**TASK REQUIREMENTS:** Copy every line of the data that contains the string "lines".

**RECORDS FOR THE TASK:**
★ ★ ★ ★

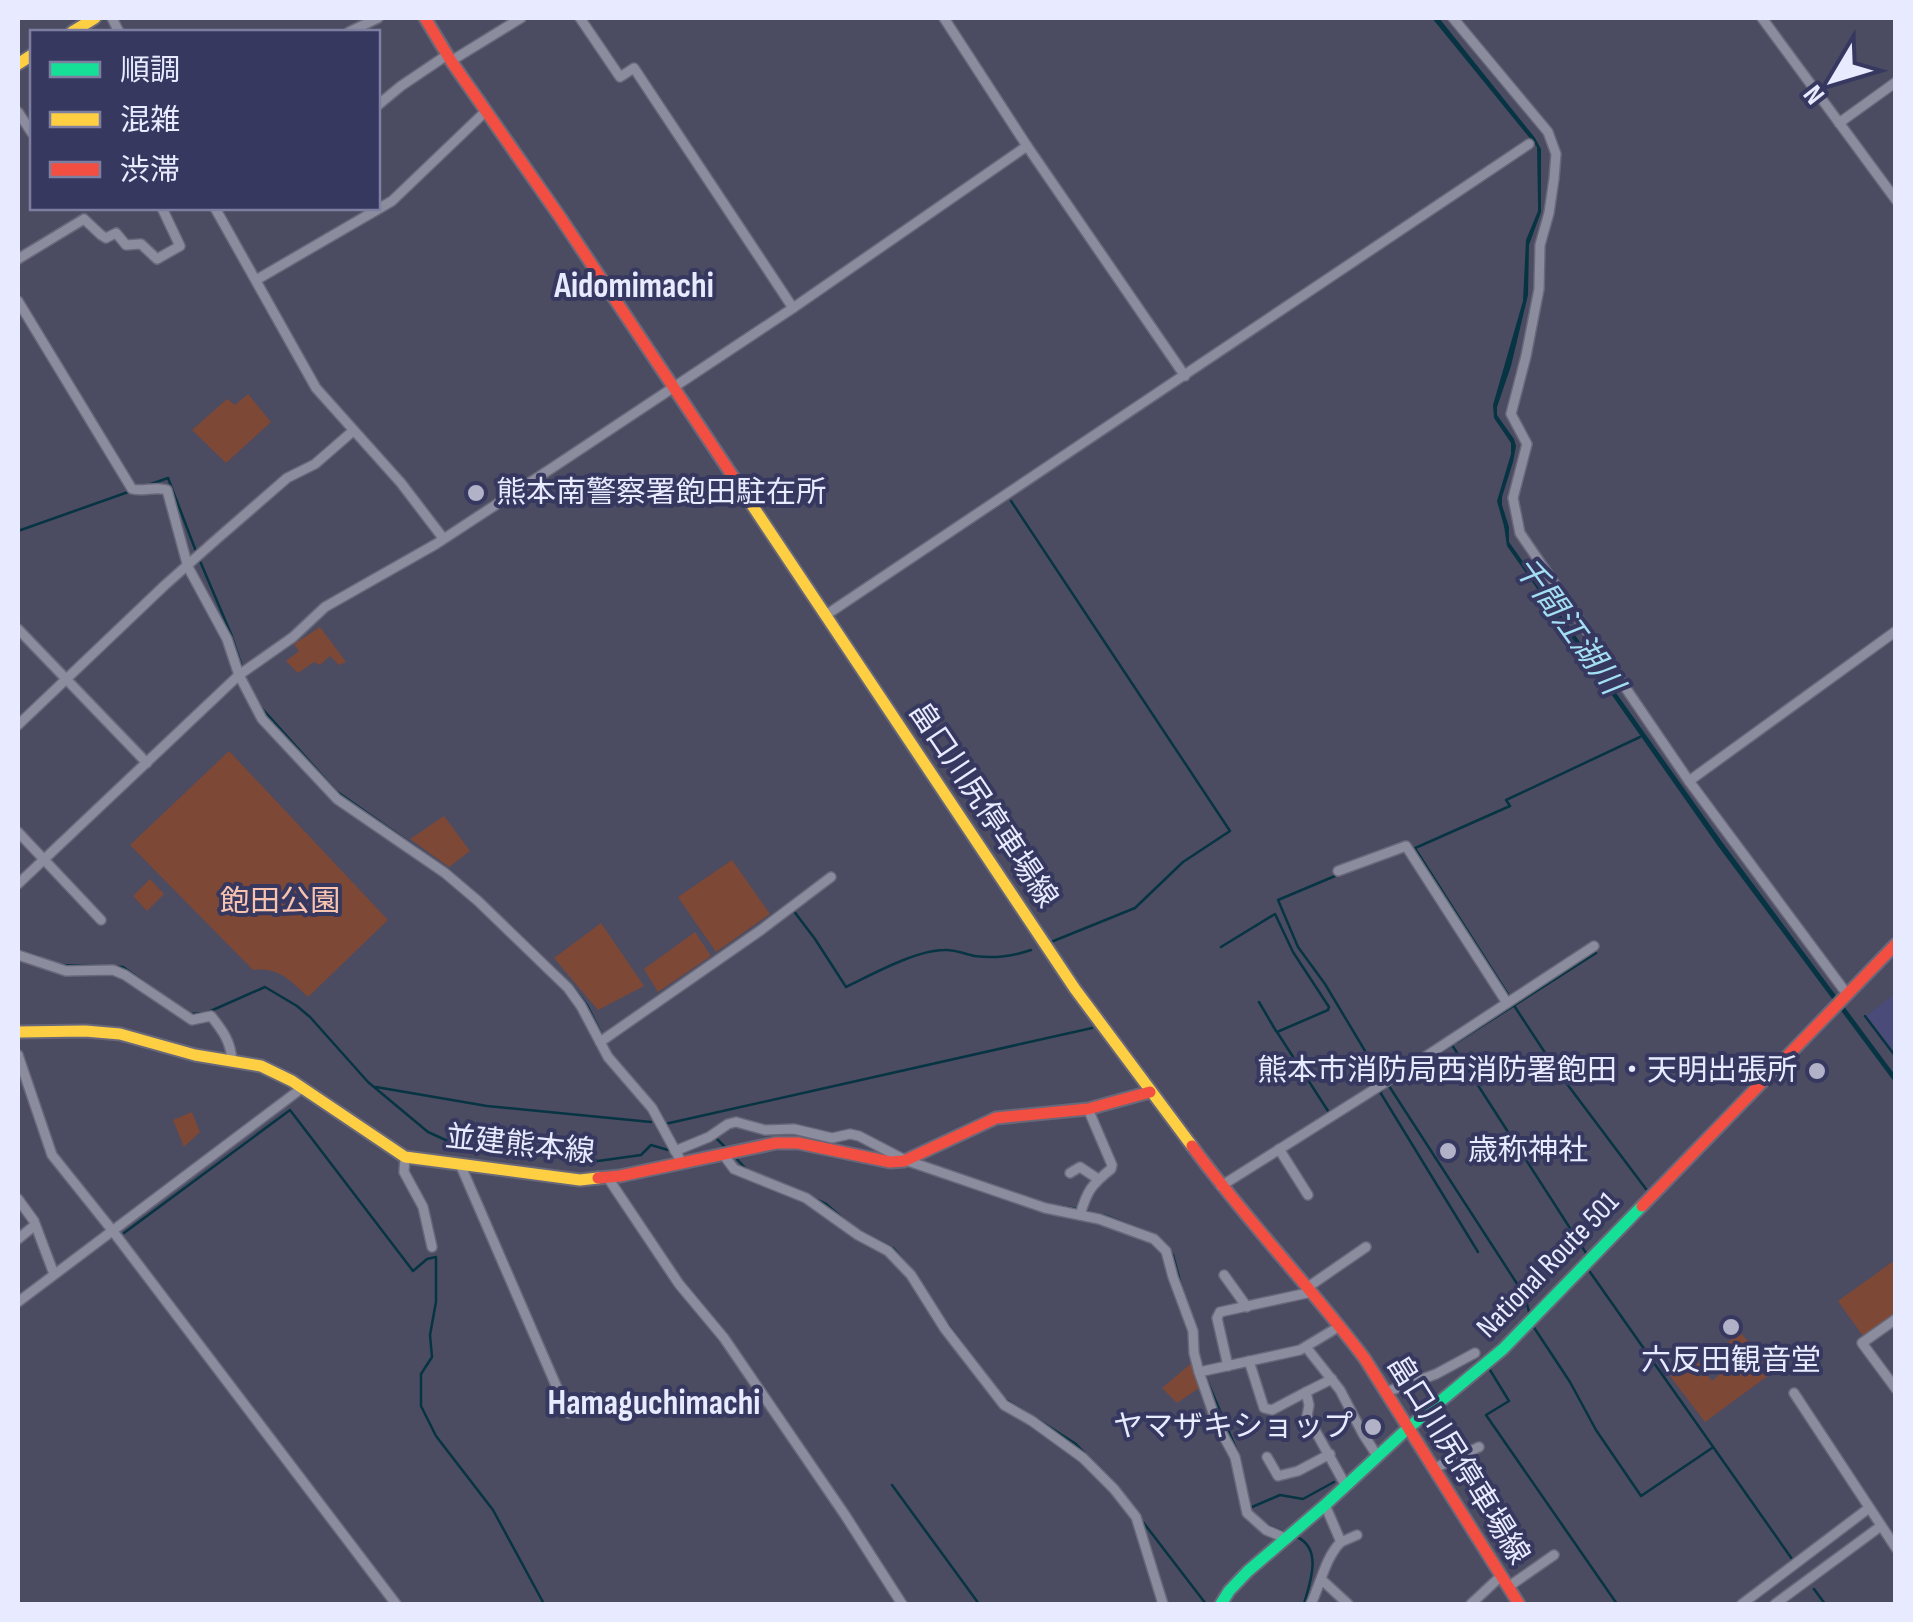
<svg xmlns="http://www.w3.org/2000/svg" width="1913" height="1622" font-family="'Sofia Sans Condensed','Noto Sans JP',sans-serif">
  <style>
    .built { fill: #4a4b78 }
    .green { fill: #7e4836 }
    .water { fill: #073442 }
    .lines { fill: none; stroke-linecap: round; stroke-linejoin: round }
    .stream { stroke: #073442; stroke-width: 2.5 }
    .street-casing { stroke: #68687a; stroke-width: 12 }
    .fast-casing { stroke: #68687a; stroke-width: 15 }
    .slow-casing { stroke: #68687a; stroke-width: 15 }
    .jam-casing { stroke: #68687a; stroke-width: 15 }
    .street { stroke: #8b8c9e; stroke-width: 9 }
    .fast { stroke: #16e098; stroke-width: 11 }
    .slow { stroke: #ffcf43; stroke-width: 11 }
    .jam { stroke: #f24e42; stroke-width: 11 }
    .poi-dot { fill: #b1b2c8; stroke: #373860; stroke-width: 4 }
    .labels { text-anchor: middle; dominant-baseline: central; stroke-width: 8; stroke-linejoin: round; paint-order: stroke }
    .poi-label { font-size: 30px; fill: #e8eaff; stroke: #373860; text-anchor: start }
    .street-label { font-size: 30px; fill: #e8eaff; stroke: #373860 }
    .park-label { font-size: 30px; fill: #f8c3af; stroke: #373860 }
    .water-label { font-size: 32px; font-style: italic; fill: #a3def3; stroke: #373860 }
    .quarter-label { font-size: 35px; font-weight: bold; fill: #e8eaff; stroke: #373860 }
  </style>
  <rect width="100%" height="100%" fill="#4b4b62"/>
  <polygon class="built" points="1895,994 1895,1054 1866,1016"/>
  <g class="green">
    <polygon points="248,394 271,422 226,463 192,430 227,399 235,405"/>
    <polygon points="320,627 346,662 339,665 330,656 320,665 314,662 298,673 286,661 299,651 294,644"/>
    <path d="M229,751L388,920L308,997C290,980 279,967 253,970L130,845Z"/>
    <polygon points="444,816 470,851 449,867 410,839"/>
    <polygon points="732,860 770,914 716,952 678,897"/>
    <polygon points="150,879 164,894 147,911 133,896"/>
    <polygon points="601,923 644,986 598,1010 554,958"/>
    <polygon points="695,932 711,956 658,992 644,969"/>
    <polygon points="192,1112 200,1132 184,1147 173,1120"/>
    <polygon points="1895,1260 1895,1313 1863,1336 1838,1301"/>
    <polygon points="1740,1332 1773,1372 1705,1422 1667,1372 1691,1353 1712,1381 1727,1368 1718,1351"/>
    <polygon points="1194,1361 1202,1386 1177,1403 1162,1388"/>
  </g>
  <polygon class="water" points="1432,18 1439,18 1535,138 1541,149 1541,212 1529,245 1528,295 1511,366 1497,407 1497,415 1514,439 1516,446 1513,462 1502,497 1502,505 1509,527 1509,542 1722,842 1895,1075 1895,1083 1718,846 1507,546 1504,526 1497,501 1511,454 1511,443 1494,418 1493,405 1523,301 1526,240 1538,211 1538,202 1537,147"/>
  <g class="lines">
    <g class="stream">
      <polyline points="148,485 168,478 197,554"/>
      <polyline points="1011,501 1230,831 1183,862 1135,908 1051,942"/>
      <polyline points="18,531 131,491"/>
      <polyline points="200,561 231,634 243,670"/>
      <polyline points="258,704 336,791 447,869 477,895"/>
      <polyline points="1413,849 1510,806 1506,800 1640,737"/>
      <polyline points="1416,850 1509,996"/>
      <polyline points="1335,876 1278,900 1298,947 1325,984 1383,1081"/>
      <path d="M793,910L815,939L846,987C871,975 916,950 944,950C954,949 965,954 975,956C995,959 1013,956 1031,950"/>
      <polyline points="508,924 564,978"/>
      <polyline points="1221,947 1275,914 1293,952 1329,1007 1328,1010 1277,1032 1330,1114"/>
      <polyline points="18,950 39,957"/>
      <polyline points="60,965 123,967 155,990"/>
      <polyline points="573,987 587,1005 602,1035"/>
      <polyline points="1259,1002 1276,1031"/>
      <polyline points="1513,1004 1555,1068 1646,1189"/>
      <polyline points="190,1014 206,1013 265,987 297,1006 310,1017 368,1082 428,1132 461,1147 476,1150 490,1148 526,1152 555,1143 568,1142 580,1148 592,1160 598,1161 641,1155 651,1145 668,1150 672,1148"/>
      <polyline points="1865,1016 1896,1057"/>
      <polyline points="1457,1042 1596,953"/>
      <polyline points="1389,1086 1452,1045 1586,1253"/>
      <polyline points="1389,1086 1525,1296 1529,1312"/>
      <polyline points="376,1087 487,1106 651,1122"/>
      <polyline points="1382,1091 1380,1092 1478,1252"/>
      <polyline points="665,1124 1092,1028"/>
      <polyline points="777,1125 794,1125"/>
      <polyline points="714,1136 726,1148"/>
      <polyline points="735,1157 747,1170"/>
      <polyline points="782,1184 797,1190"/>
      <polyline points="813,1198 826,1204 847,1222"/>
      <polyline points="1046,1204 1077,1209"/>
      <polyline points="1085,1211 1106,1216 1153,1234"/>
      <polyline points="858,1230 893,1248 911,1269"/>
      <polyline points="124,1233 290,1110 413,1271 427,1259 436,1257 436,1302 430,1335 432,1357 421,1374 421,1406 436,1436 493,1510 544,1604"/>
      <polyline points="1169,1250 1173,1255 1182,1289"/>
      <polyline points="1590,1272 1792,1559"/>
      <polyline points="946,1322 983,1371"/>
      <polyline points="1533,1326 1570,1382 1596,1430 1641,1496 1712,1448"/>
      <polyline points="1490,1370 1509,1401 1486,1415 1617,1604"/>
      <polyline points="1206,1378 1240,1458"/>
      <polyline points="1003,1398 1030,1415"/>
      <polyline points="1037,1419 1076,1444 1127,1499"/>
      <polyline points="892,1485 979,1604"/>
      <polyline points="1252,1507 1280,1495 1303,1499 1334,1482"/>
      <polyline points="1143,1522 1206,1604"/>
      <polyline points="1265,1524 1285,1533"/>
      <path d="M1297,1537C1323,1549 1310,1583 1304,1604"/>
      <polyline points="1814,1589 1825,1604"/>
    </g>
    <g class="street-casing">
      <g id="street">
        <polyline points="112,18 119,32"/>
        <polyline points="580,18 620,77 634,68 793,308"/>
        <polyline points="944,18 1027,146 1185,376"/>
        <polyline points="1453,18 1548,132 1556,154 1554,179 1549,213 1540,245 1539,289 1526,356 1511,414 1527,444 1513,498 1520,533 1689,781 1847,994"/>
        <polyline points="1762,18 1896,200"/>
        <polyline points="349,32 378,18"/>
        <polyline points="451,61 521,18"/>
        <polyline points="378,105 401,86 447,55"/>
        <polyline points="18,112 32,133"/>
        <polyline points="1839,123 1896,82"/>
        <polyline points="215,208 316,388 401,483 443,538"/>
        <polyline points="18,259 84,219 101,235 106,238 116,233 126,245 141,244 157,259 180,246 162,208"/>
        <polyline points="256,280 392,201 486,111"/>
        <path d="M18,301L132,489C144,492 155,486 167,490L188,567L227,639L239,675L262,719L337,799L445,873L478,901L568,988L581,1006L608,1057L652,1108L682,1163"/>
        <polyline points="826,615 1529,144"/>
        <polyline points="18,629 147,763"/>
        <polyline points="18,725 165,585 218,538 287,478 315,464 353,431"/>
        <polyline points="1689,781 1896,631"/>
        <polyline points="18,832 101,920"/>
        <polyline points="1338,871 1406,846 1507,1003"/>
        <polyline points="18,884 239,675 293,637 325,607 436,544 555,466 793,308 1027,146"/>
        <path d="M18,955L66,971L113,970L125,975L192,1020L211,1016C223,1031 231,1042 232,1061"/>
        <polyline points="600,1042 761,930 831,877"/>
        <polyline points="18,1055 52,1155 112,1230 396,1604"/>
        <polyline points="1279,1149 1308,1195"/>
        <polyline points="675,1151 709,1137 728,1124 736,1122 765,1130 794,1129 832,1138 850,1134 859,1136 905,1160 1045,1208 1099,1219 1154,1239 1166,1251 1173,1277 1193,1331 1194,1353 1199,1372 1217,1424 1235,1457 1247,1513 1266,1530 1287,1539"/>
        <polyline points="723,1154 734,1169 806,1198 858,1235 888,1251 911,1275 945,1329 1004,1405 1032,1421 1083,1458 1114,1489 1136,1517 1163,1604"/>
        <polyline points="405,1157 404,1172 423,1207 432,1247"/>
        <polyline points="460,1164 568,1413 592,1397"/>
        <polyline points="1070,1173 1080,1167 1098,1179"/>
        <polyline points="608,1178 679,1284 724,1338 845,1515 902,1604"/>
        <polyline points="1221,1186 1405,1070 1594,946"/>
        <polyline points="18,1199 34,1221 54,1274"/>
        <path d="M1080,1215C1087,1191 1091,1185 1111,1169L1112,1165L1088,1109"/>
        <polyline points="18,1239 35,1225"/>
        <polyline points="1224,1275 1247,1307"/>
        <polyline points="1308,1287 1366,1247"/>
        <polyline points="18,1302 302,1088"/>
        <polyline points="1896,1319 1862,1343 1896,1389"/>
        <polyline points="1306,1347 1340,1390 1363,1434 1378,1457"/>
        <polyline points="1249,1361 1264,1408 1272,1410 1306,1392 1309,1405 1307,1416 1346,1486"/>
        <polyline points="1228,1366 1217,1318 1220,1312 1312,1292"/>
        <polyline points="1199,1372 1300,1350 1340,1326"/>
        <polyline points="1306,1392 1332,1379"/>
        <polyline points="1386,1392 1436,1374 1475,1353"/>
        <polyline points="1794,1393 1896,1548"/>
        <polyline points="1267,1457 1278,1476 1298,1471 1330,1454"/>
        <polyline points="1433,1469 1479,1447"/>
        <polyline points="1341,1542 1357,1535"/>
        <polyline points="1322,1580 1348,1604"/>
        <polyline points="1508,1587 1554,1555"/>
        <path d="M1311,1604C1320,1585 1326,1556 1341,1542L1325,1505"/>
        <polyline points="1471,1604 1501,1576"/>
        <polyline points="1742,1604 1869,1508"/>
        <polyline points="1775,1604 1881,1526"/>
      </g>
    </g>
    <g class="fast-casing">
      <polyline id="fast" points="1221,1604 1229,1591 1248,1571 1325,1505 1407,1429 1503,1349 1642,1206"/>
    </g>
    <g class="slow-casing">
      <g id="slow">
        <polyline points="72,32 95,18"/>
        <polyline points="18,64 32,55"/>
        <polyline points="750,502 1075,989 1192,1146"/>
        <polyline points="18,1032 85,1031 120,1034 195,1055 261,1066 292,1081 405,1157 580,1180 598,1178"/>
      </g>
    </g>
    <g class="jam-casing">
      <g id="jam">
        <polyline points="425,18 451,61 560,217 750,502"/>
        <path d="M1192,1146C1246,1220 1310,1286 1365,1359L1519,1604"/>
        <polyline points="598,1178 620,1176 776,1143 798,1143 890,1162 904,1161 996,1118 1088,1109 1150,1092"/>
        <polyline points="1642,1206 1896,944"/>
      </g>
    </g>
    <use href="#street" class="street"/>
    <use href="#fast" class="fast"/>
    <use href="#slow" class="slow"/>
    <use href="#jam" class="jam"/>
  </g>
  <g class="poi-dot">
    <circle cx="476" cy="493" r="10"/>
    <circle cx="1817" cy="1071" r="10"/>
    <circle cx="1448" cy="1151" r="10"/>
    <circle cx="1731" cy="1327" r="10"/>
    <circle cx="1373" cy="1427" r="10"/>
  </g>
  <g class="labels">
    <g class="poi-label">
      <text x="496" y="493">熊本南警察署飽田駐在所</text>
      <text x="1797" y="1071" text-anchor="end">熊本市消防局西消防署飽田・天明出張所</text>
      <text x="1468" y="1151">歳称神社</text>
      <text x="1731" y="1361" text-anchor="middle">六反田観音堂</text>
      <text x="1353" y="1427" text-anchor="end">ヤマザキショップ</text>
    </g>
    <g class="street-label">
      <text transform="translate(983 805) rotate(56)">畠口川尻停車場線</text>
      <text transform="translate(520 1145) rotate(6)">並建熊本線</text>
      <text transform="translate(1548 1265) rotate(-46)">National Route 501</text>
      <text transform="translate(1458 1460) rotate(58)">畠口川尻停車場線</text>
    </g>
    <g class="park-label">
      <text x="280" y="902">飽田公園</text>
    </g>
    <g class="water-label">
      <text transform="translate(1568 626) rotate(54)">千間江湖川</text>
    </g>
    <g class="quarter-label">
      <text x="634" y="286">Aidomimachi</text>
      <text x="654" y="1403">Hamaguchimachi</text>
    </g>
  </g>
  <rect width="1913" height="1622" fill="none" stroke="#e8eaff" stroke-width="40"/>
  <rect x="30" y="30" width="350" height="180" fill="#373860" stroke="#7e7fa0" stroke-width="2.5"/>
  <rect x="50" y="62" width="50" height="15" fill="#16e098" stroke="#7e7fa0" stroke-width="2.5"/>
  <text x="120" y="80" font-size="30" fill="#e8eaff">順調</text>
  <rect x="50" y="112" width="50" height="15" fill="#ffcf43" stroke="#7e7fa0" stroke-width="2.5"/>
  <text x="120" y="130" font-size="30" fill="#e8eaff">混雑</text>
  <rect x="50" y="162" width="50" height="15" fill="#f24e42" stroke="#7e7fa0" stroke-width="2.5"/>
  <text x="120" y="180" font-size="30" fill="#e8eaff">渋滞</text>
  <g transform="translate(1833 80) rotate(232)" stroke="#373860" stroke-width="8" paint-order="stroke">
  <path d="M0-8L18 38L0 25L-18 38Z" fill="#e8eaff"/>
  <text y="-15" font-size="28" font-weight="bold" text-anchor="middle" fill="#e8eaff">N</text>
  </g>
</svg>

★ ★ ★ ★

**RESULT OF THE TASK:**
    .lines { fill: none; stroke-linecap: round; stroke-linejoin: round }
  <g class="lines">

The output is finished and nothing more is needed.